CFOs had hoped to gain a much-needed respite once the election was over and a fiscal cliff deal had been reached; unfortunately, it was not to be.
While the current deal required both Democrats and Republicans to make concessions, it failed to deal with what is known as the sequester, merely postponing the series of automatic cuts in federal spending for two months — and that’s just one of three serious financial decisions still on the docket for this year (the debt ceiling and federal government budget being the others), which makes it likely that economic uncertainty will continue in the US throughout 2013.
Unfortunately, the world market isn’t fairing much better, according to “Global Risks 2013,” by the World Economic Forum (WEF).

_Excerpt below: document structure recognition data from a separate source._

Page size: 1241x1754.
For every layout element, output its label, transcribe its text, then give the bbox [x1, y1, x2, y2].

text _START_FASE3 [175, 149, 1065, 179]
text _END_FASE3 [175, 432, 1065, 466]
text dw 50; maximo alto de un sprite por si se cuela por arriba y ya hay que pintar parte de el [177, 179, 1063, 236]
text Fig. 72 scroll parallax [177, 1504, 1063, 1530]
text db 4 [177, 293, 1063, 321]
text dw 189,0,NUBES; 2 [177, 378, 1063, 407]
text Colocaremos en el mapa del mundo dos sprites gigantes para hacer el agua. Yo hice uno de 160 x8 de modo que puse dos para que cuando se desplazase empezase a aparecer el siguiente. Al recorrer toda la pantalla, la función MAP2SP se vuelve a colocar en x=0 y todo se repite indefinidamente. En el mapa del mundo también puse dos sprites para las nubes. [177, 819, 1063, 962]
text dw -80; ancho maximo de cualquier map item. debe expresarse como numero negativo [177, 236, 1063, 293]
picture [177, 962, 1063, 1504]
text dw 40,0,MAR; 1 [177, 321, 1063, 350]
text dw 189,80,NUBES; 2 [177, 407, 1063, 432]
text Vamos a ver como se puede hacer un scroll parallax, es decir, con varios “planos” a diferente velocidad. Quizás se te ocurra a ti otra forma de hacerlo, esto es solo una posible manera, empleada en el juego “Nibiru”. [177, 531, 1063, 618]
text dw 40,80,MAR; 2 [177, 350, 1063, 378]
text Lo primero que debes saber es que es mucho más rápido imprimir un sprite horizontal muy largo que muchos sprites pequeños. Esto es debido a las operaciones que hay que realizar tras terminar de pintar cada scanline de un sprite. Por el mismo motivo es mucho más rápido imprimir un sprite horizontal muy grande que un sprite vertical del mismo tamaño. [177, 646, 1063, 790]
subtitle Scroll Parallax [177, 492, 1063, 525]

Potential Digital Dangers for CFOs
WEF also mentioned some concern over recent “digital wildfires,” such as the rise in oil prices in July 2012 when a Twitter user impersonating the Russian Interior Minister tweeted that Bashar Assad, Syria’s President, had been killed or injured. Another example would be when a Google earnings report was leaked, causing NASDAQ to halt trading its shares in October.
CFO Magazine seems to believe these concerns are slightly overblown, contrasting them with rumors that were quickly caught and quelled when they were revealed to be untrue.
Also a concern are emerging marketplaces; in fact, the Eurasia Group, reported in “Top Risks 2013”, that the worst risks now come from the emerging world.
A Transition from Saving to Spending
That said, there is one study that shows some hope for the U.S. economy. The Association for Financial Professionals (AFP) has reported that 28% of financial executives are planning to dip into their cash resources in the first quarter — more than the 23% who are planning to add to their savings, which hasn’t happened since January 2011.
AFP president and CEO, Jim Kaitz, told CFO Magazine that, although some are spending on acquisitions, which is good for the economy, more are planning to pay down debt, buy back shares and issue dividends.
However, as we projected late last year, certain industries are still seeing substantial infusions of cash from VC Funding, especially the tech industry, and startups are also finding alternative sources of cash for the early days. That means there is hope yet that the U.S. will see some economic recovery in 2013 — only time will tell.